The book, edited by Raffan, includes images from the river trips. Tonight’s concert, slated for the Winnipeg Art Gallery, is both a launch party and an attempt to extend the dialogue. Raffan will be joined by Winnipeg playwright/comic Ian Ross and musical storyteller Ted Longbottom.

Their short-term goal is to get ordinary people to think about the boreal forest. In the long term, CPAWS hopes to protect half of what’s left of the ecosystem in a series of new parks and preserves for all eternity.

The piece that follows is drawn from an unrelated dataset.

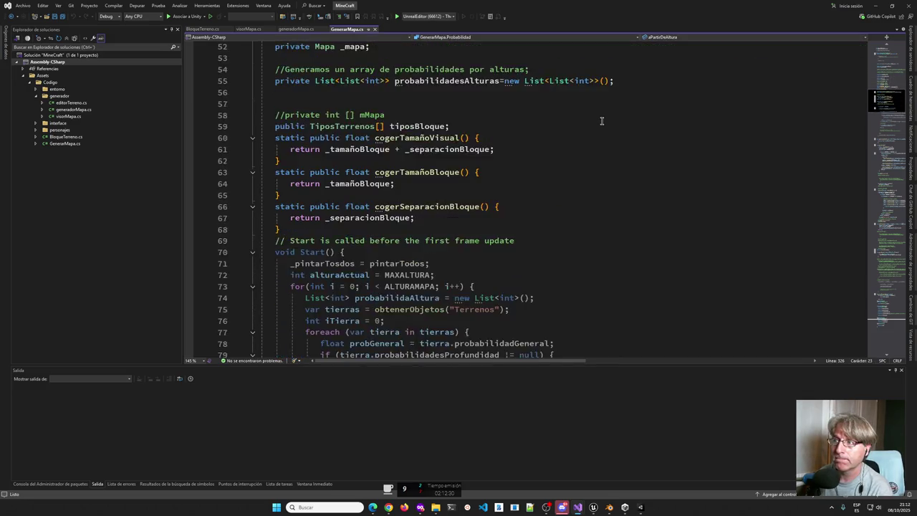
scroll(601, 121, up, 3)
scroll(602, 121, down, 20)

In an era of hydro expansion, stronger worldwide demand for mineral resources and First Nations communities clamouring for more roads, that might sound like a pie-in-the-sky dream. But Raffan remains hopeful about the power of ordinary people to effect change.

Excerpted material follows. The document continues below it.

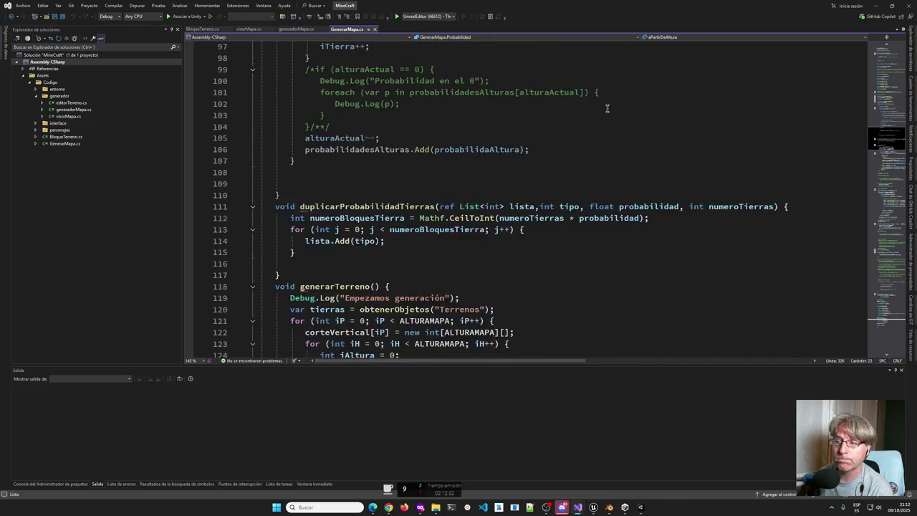
scroll(614, 102, down, 6)
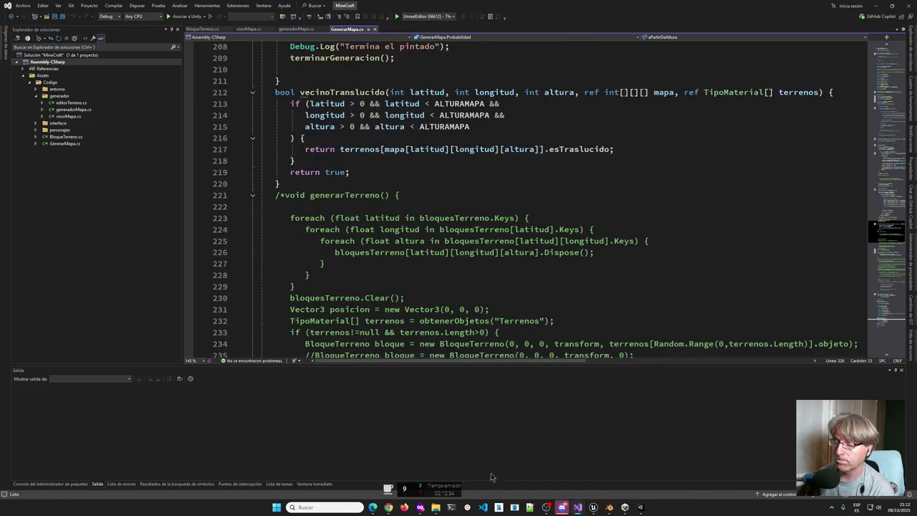
Select the full Smallfuck solution code on Codewars for pasting into Notepad++ tab nuevo66.
click(424, 509)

“Governments do what governments do with the conscience of an erection. They have short-term mandates, but they eventually do what people want them to do,” he says.

“If I wasn’t hopeful, I wouldn’t be able to get up in the morning. But there are bigger forces at work here. You can’t live your life in this country without some kind of link to the land.”

When the book tour winds up, Raffan will start to work on a historical biography of Sir George Simpson, a Hudson Bay Company boss during the 1800s. His research will involve hundreds of hours at the HBC archives in Winnipeg.

“I always seem to find myself drawn back to Winnipeg,” he says, noting his time here to research his Mason bio and the Lake Timiskaming tragedy, which involved a franchise of St. John’s Cathedral Boys’ School. “It’s the canoe capital of Canada, in a lot of ways.”

JAMES RAFFAN: A selected bibliography

Deep Waters: Courage, Character and the Lake Timiskaming Canoeing Tragedy. HarperCollins, 2002.

Tumblehome: Meditations and Lore from a Canoeist’s Life. HarperCollins, 2001.

Bark, Skin, & Cedar: Exploring the Canoe in Canadian Experience. HarperCollins, 1999.

z Fire in the Bones: Bill Mason and the Canadian Canoeing Tradition. HarperCollins, 1996.

Wild Waters: Exploring North America’s Wilderness Rivers. Firefly, 1996.

Canexus: The Canoe in Canadian Culture. Betelgeuse, 1988.

Summer North of Sixty: By Paddle and Portage Across the Barren Lands. Key Porter, 1990.